** start of Exercise data **

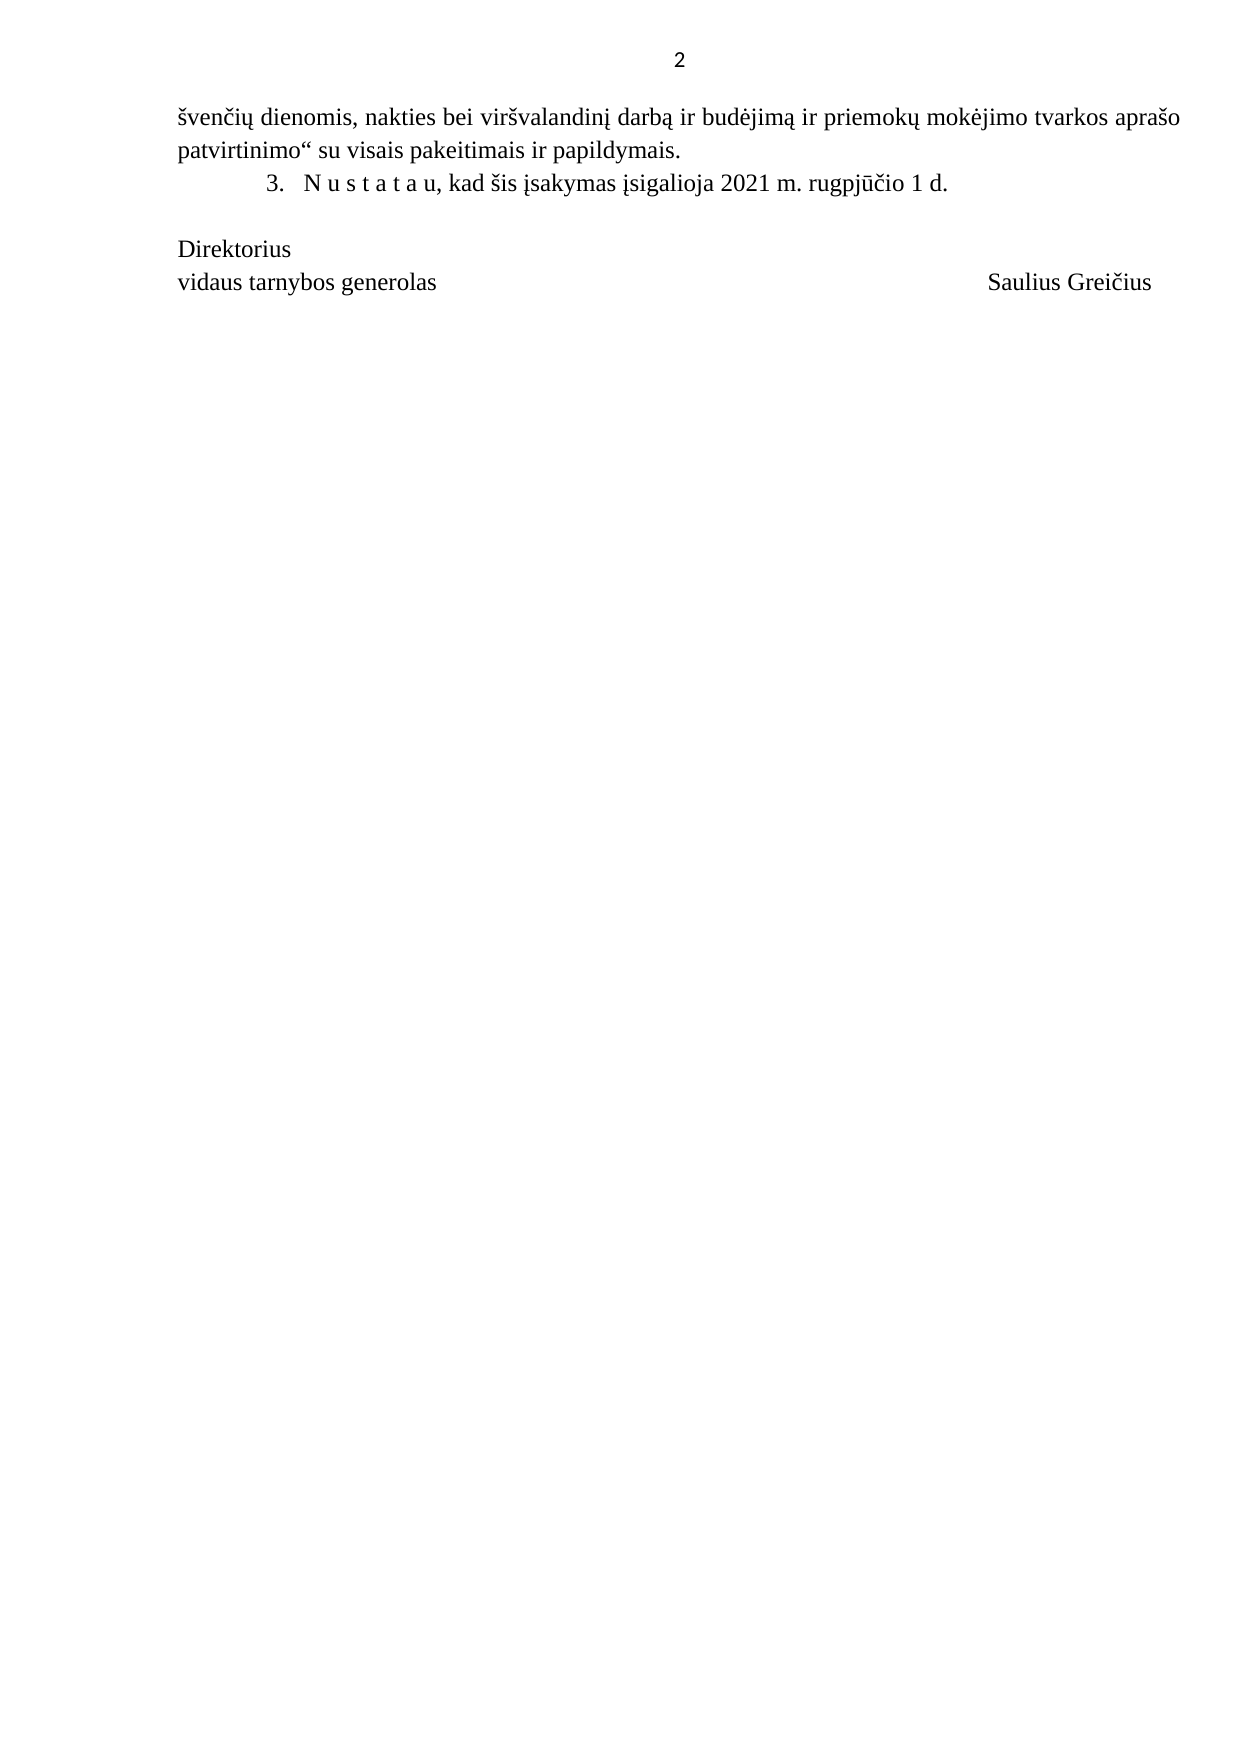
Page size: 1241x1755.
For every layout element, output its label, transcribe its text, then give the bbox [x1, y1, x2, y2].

text Direktorius [177, 234, 1181, 262]
text švenčių dienomis, nakties bei viršvalandinį darbą ir budėjimą ir priemokų mokėjimo tvarkos aprašo patvirtinimo“ su visais pakeitimais ir papildymais. [177, 102, 1181, 163]
text 3. N u s t a t a u, kad šis įsakymas įsigalioja 2021 m. rugpjūčio 1 d. [266, 168, 1181, 196]
text vidaus tarnybos generolas Saulius Greičius [177, 267, 1181, 296]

** end of Exercise data **

### What you need to do
Rewrite the data above, replacing "bbox" with "bounding box" and keeping everything else the same. Omit the picture from your answer.

### In response
Page size: 1241x1755.
For every layout element, output its label, transcribe its text, then give the bounding box [x1, y1, x2, y2].

text Direktorius [177, 234, 1181, 262]
text švenčių dienomis, nakties bei viršvalandinį darbą ir budėjimą ir priemokų mokėjimo tvarkos aprašo patvirtinimo“ su visais pakeitimais ir papildymais. [177, 102, 1181, 163]
text 3. N u s t a t a u, kad šis įsakymas įsigalioja 2021 m. rugpjūčio 1 d. [266, 168, 1181, 196]
text vidaus tarnybos generolas Saulius Greičius [177, 267, 1181, 296]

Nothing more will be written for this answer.